El presidente de Estados Unidos describirá sus próximos pasos militares y diplomáticos, en tanto que Beijing propone liberar el estrecho de Ormuz a cambio de una tregua que permita iniciar conversaciones entre la Casa Blanca y el régimen chiíta
Un audaz movimiento diplomático avalado por la Casa Blanca puede desembocar en un inesperado cese del fuego en la guerra de Medio Oriente y abrir una instancia de negociación entre Estados Unidos e Irán.
China es el principal comprador de petróleo de Irán, y eso le otorga una fuerte influencia en el régimen chiíta. Pakistan se ha convertido en un interlocutor confiable para la administración republicana, y mantiene contacto directo con Teherán.
La administración Trump concedió luz verde a la instancia paquistaní, y hubo un encuentro decisivo en Beijing para diseñar una propuesta de paz que apunta a satisfacer los intereses de Estados Unidos e Irán.
Esa propuesta diplomática, escrita a cuatro manos por Ishaq Dar -canciller iraní y Wang Yi -ministro de Relaciones Exteriores chino-, establece lo siguiente:
- “Cese Inmediato de Hostilidades, con asistencia humanitaria permitida para todas las áreas afectadas por la guerra.
- Inicio de conversaciones de paz lo antes posible bajo el principio de salvaguardar la independencia y la seguridad de Irán y los estados del Golfo. Todas las partes se comprometerán a abstenerse del uso o la amenaza del uso de la fuerza durante las conversaciones de paz.
- Las partes en conflicto detendrán inmediatamente los ataques contra infraestructura importante, incluyendo instalaciones de energía, desalinización y electricidad, e infraestructura nuclear pacífica, como plantas de energía nuclear.
- Las partes permitirán el paso temprano y seguro de barcos civiles y comerciales, y restaurarán el paso normal a través del Estrecho (de Ormuz) lo antes posible.
- Conclusión de un acuerdo para establecer un marco de paz integral basado en los principios de la Carta de la ONU y el derecho internacional”.

La propuesta diplomática bosquejada por China y Pakistán fue remitida ayer por canales diplomáticos a Estados Unidos e Irán.

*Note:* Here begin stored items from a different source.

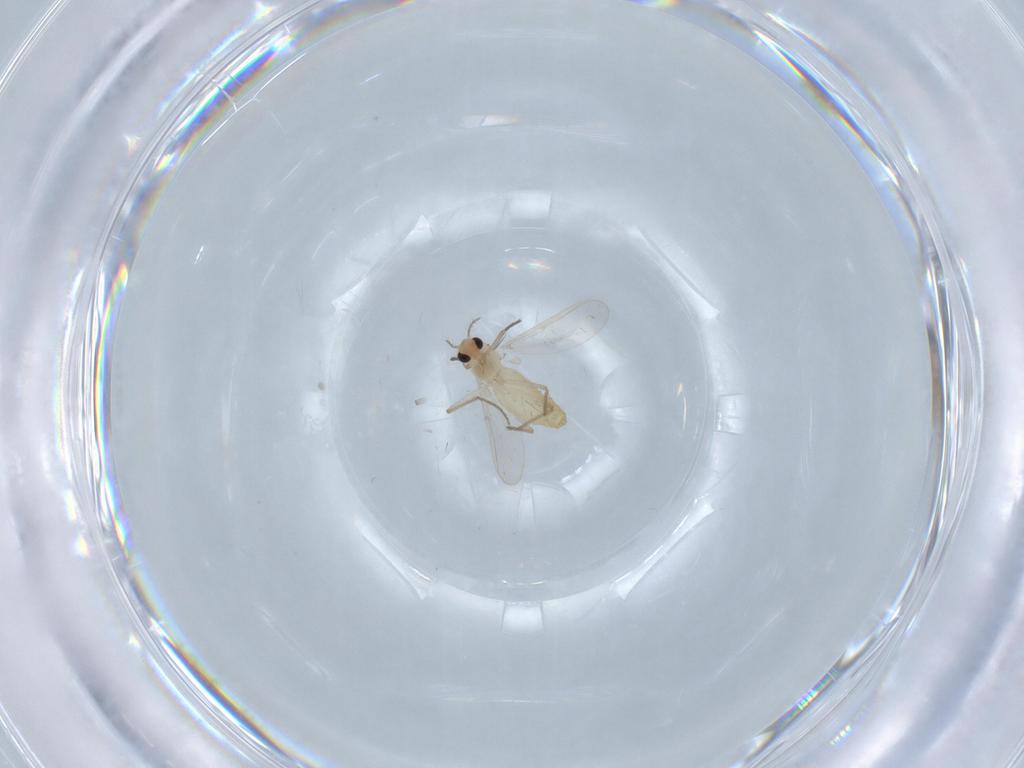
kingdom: Animalia
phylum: Arthropoda
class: Insecta
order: Diptera
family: Chironomidae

El hecho auspicioso es que la Casa Blanca y el régimen chiíta se mantuvieron en silencio, ya que las negociaciones continúan en tres husos horarios diferentes.
La clave de la iniciativa redactada en Beijing es que se podría abrir el estrecho de Ormuz sin demoras, un hecho político que permitiría bajar el precio del barril de petróleo como necesita la economía de Estados Unidos.
Entonces, Irán permitiría el paso de los barcos cisternas rumbo a Occidente, si Estados Unidos acepta la tregua y avala una mesa de negociación diplomática para definir un acuerdo entre Washington y Teherán.
Este complejo trade-off es lo que se discute entre Washington, Islamabad, Beijing y Teherán, mientras los combates continúan en Medio Oriente.

Hoy a las 21.00 (hora del este), Trump dirigirá desde la Casa Blanca un discurso a la Nación.
Si el presidente de Estados Unidos acepta la propuesta de China y Pakistan, anunciaría el cese de hostilidades, la pronta apertura del estrecho Ormuz y la decisión política de respaldar una mesa de negociación con Teherán.
En cambio, si Trump pretende que se abra el estrecho de Ormuz, y que Iran acepte anular su plan nuclear y cancelar la fabricación de misiles balísticos, su anuncio de esta noche sería diferente.
Teherán no quiere entregar a Estados Unidos los 600 kilos de uranio enriquecido que detenta, y tampoco aceptará que sus plantas de fabricación de misiles se transformen en un museo militar.
De esta manera, el encuadre de la negociación está en poder de Trump, y la influencia sobre Irán depende de Xi Jinping.
En pocas horas se sabrá si fue posible conciliar las exigencias geopolíticas de Estados Unidos con el espíritu de supervivencia de Irán.
Una hipótesis de trabajo que hasta anoche en DC no tenía el final escrito.